What does it sound like?:
Ah dance music. The heady days of Release The Pressure, Second Toughest or Surrender – when a dance music album was an event, seem a long way away. Watered down in some homeopathic dilution the innovations of the nineties still throb through the charts via Disclosure or Chainsmokers, but it’s a long time since I heard a dance music album – for dancing, for turning up loud, that feels as satifsfactory as Mirage. It’s DNA is Daft Punk, French filter house, and a touch of big beat but it escapes all these influences to deliver a long album that nevertheless is a richly rewarding listen all the way through – and turn it up and you’ll be tapping a foot at the very least. Go Time references Fine Time era New Order, Battlecry has the sort of drops and speaker-destroying bass lines the Chemicals used to deliver, Shangri La offers a mini-epic slower huge-chords experience, and final track Blink could be a long-lost Homework out-take. God knows who they are, but this is a shamefully overlooked classic of last year.
What does it all *mean*?
That someone, somewhere can still create the elusive Great Dance Album. Thank God.
Goes well with…
Bass. Bass. Bass.
Release Date:
Might suit people who like…
Daft Punk. Chemicals, French house
That track’s a “nearly but not quite” for me. Didn’t dislike it especially but something’s missing, for me, though I couldn’t say just what.

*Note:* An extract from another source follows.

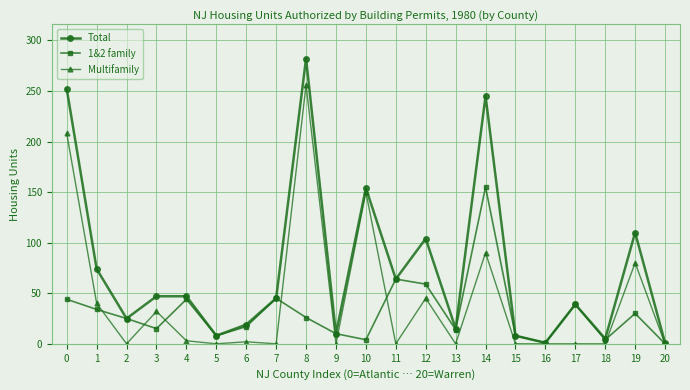

Does the chart have visible grid lines?

Yes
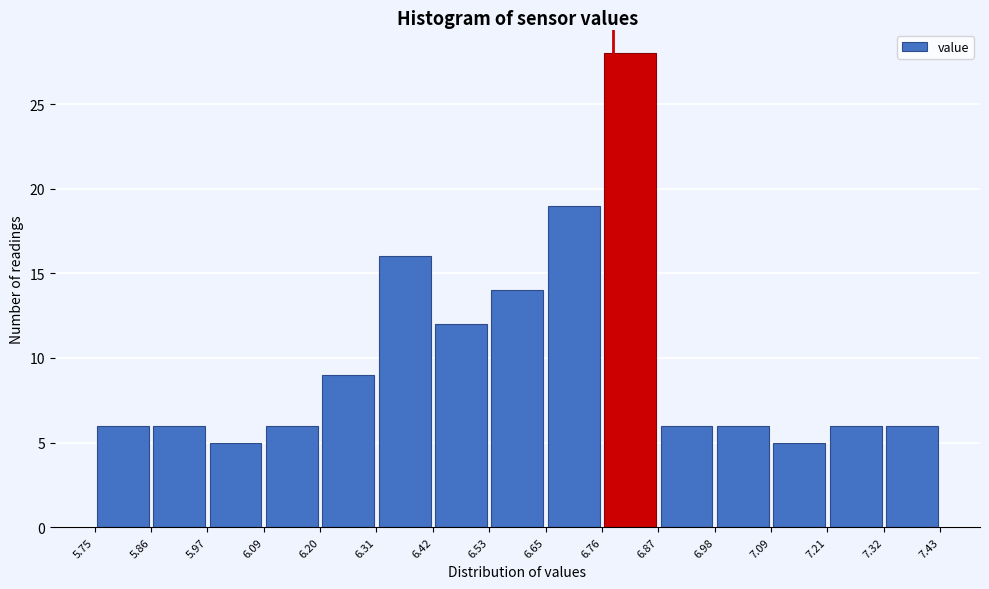

How tall is the bar that spans 7.09 to 7.21 on the x-axis? The values are not printed on the chart, so give them approximately, as read against the axis.

5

I gave another track from the album, that showed up in YouTube after that clip, a listen. “Indigo Skies”.
I didn’t like it at all. Dirgey and with offputtingly whiny vocals. I didn’t feel inclined to tap my foot or wiggle and turned it off after about a minute and a half.
Enjoyed the review, enjoyed the track, but can I just say: “Settle” by Disclosure is a far better record than “Surrender”, and certainly doesn’t belong in the same basket as the Chainsmokers.